* **What the exercise asks**: Search the data for the word "oder". Reproduce every line where it is found.

* **Material shown**:
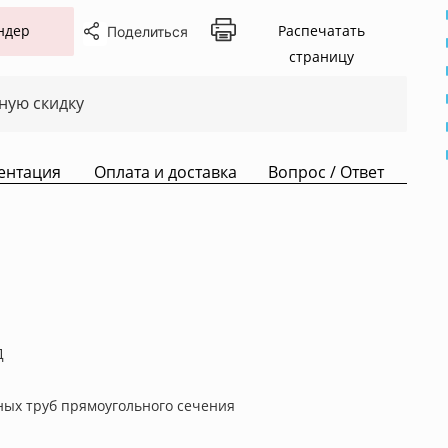
ндер
Распечатать
Поделиться
страницу
ную скидку
ентация
Оплата и доставка
Вопрос / Ответ
Д
ьных труб прямоугольного сечения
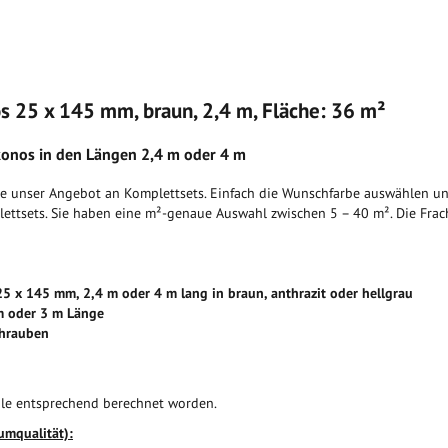
 25 x 145 mm, braun, 2,4 m, Fläche: 36 m²
nos in den Längen 2,4 m oder 4 m
ie unser Angebot an Komplettsets. Einfach die Wunschfarbe auswählen 
lettsets. Sie haben eine m²-genaue Auswahl zwischen 5 – 40 m². Die Fra
 25 x 145 mm, 2,4 m oder 4 m
lang in braun, anthrazit
oder hellgrau
m oder 3 m Länge
chrauben
ile entsprechend berechnet worden.
umqualität):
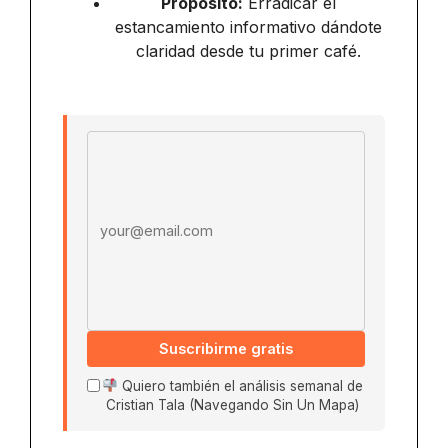
Propósito:
Erradicar el
estancamiento informativo dándote
claridad desde tu primer café.
Email address
Suscribirme gratis
Quiero también el análisis semanal de
Cristian Tala (Navegando Sin Un Mapa)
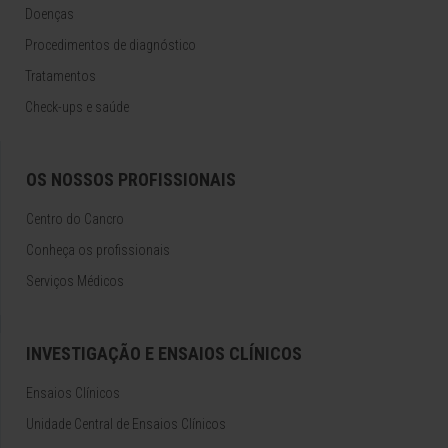
Doenças
Procedimentos de diagnóstico
Tratamentos
Check-ups e saúde
OS NOSSOS PROFISSIONAIS
Centro do Cancro
Conheça os profissionais
Serviços Médicos
INVESTIGAÇÃO E ENSAIOS CLÍNICOS
Ensaios Clínicos
Unidade Central de Ensaios Clínicos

* **Answer below**:
nos in den Längen 2,4 m oder 4 m
 25 x 145 mm, 2,4 m oder 4 m
oder hellgrau
m oder 3 m Länge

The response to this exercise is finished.